Required action. Reproduce word for word the part of the baseball pitching passage below that runs from "There is nothing" to "on this list.".

He has also performed well early on in his career, especially last season when he posted a 16-5 record with a 3.95 ERA in his first full season as a starter in the majors. His potential was on full display last postseason, when he delivered an 8.1-inning scoreless gem in Game 4 of the World Series.
Holland is erratic and inconsistent at times, but he has the build and the makeup to be a great major league starter. I fully expect him to turn his turbulent start around quickly—he is too talented to continue to struggle.
9. Kevin Millwood
Kevin Millwood has been in the majors for a long time. When the 37-year-old signed with the Seattle Mariners this offseason, they became the seventh different stop of his 16-year career.
For a guy who can't seem to stay in one place for long, Millwood sure does bring a level of consistency to a team.
There is nothing spectacular about his game, but he is steady. He has a career ERA of 4.09 and is almost always good for 170 innings-plus, as he has done in every season but two during his career.
There is something to say about consistency. Millwood may never go out and strikeout 15 batters, but if he has good command and is locating his fastball he will always give his team the opportunity to win, which is all a ballclub can ever ask for out of its starter.
Millwood has performed well early this season with a 3.56 ERA. This, is in spite of his 3-4 record, which is mostly due to lack of run support. The quiet, steady confidence Millwood displays on the rubber and gives his team is exactly why he is on this list.
8. Ervin Santana
Ervin Santana has always been about potential. He has some of the best pure stuff in the majors and when he puts it all together he is deadly, like he did last August when he threw a no-hitter against the Indians.
However, Santana is inconsistent and, at times, he is almost seems apathetic on the mound.

Provided data.
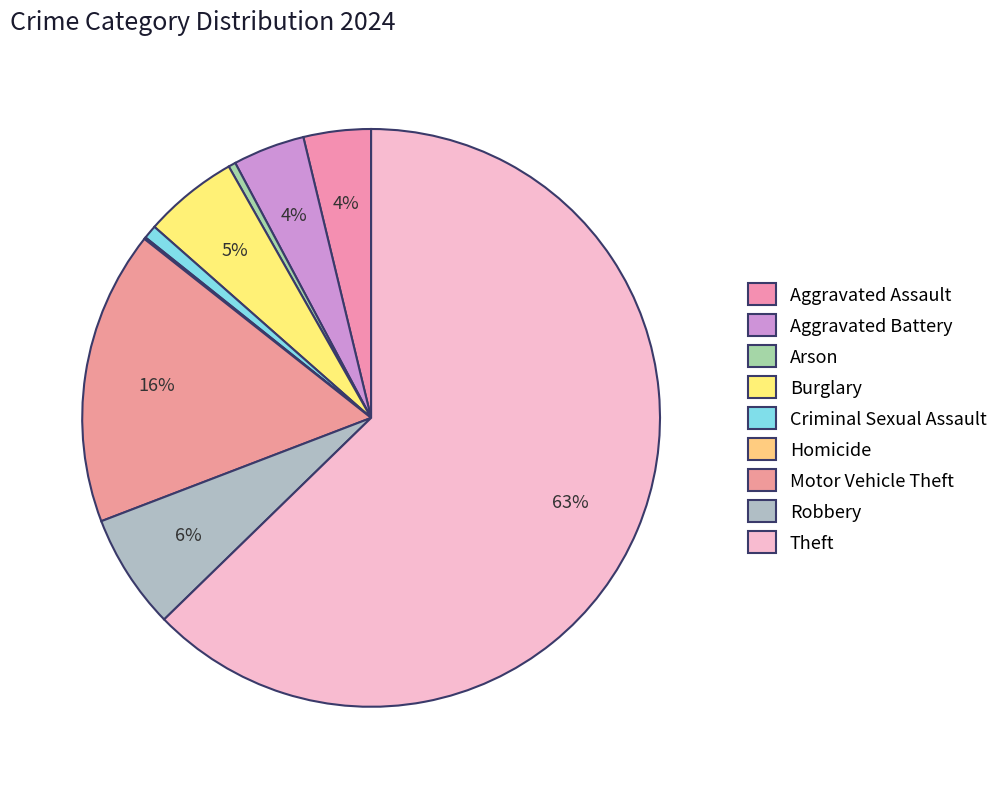

The Aggravated Battery slice represents 4% of the pie. True or false?

True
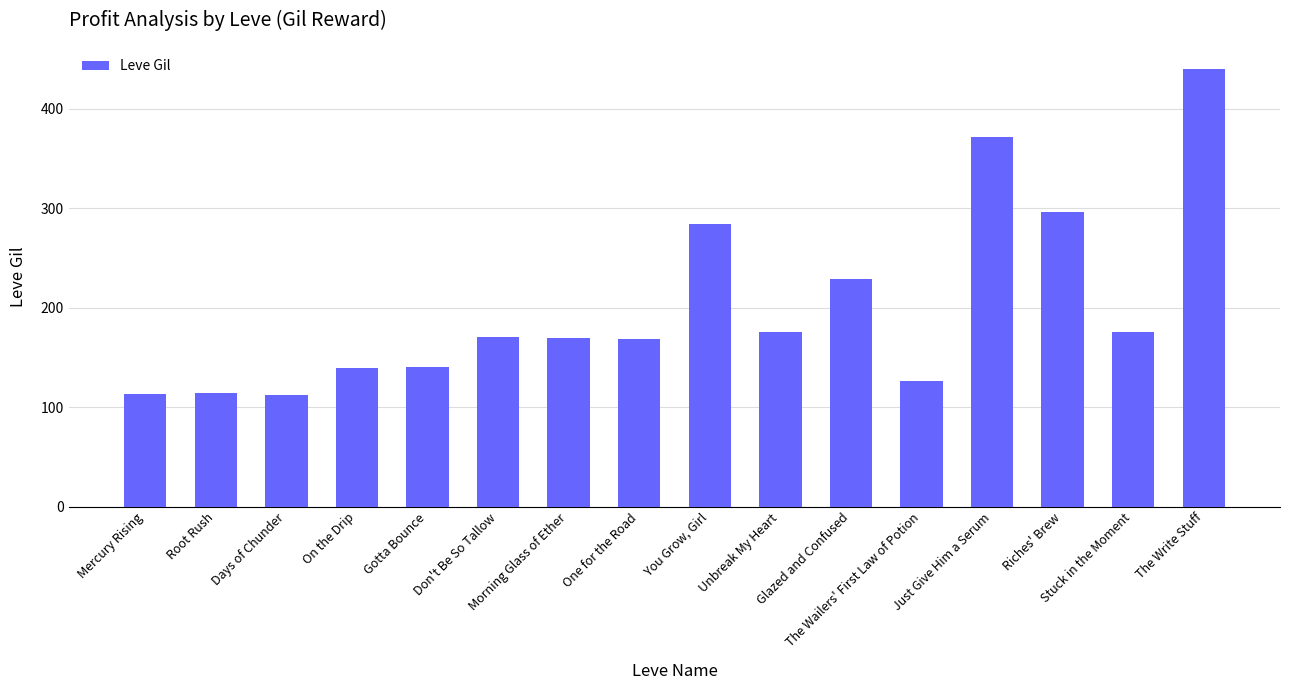

What is the sum of all values?

3222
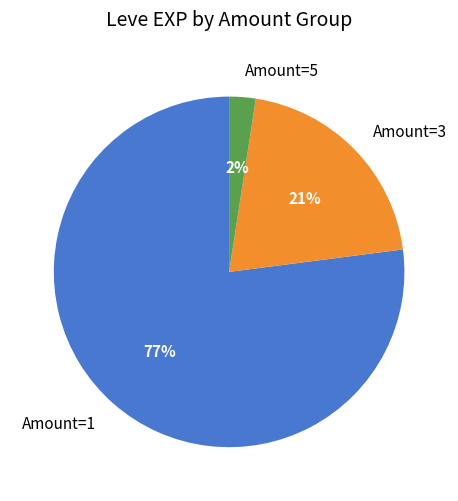

Is the sum of Amount=3 and Amount=1 greater than half?

Yes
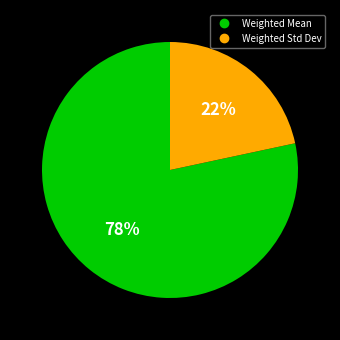

Which has a higher value, Weighted Mean or Weighted Std Dev?

Weighted Mean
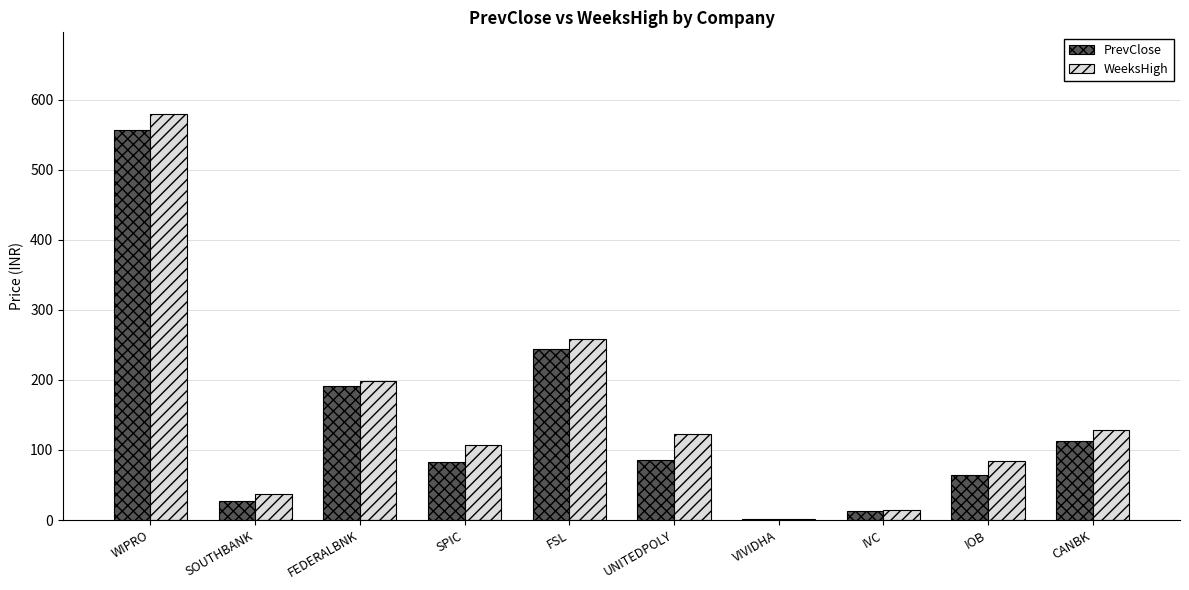

What is the approximate value of WeeksHigh at IOB?

83.8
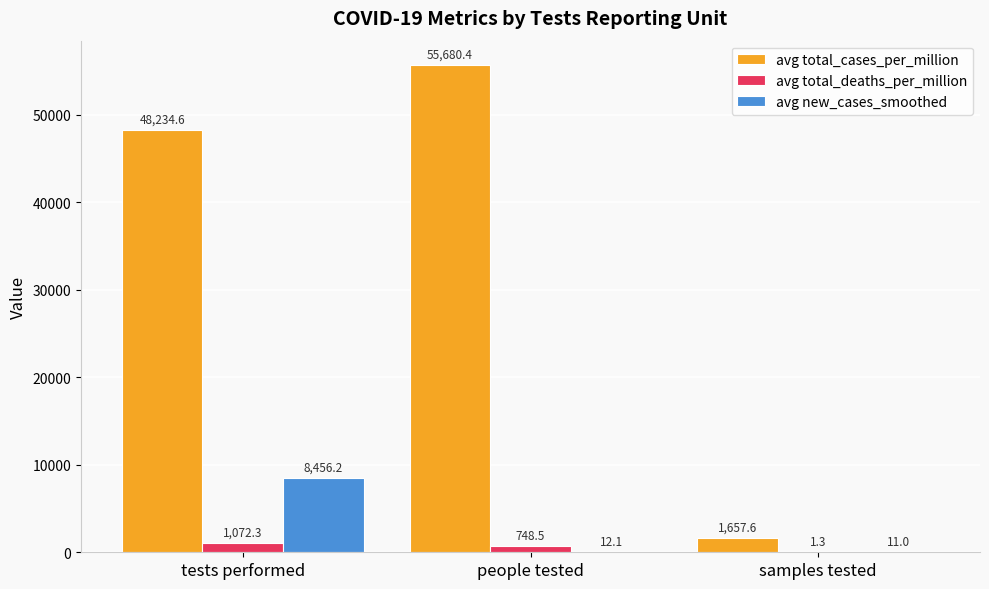

What is the highest value of the avg total_deaths_per_million series?

1072.3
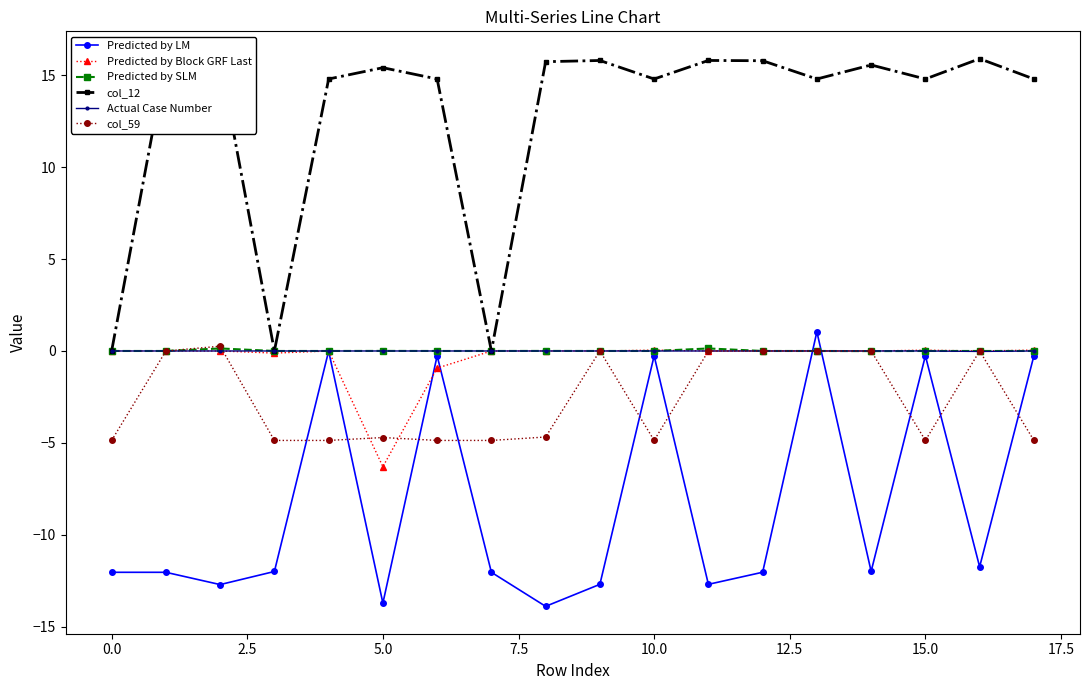

What is the highest value of the col_12 series?

15.9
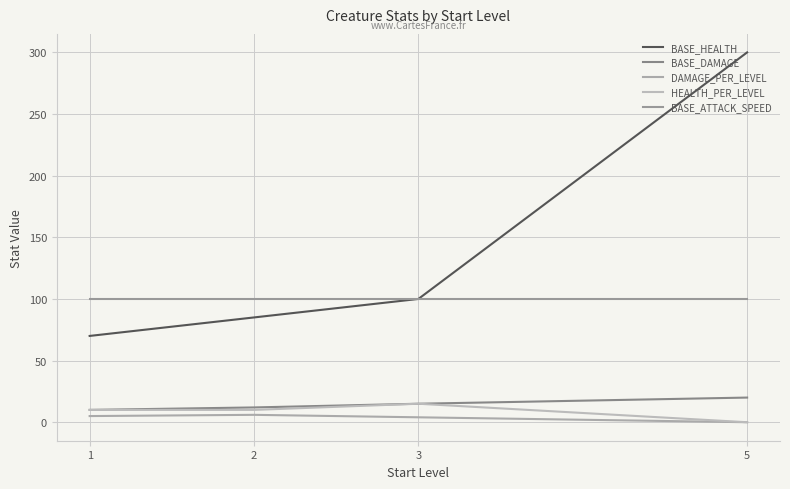

True or false: BASE_ATTACK_SPEED has a value of 141 at 1.

False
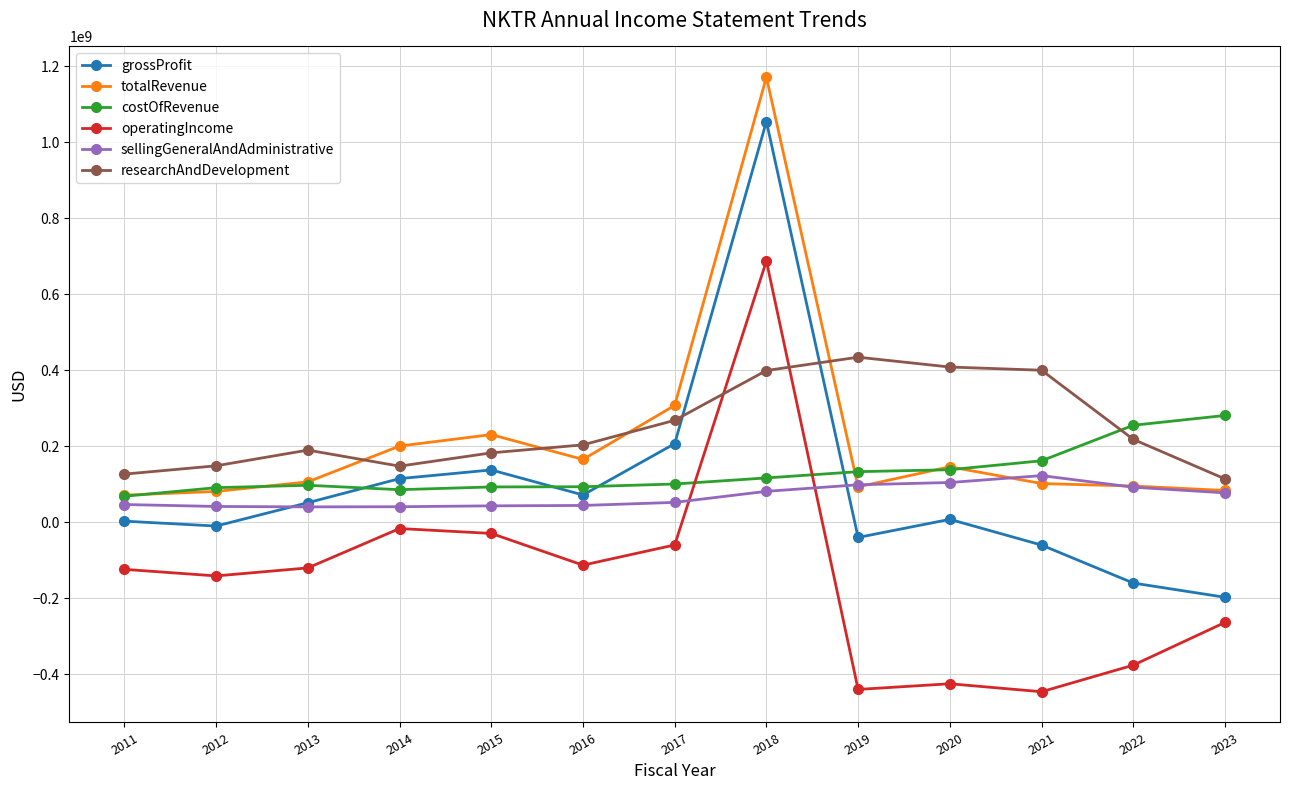

Which series ends up on top after the final intersection of researchAndDevelopment and costOfRevenue?

costOfRevenue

Problem solution.
There is nothing spectacular about his game, but he is steady. He has a career ERA of 4.09 and is almost always good for 170 innings-plus, as he has done in every season but two during his career.
There is something to say about consistency. Millwood may never go out and strikeout 15 batters, but if he has good command and is locating his fastball he will always give his team the opportunity to win, which is all a ballclub can ever ask for out of its starter.
Millwood has performed well early this season with a 3.56 ERA. This, is in spite of his 3-4 record, which is mostly due to lack of run support. The quiet, steady confidence Millwood displays on the rubber and gives his team is exactly why he is on this list.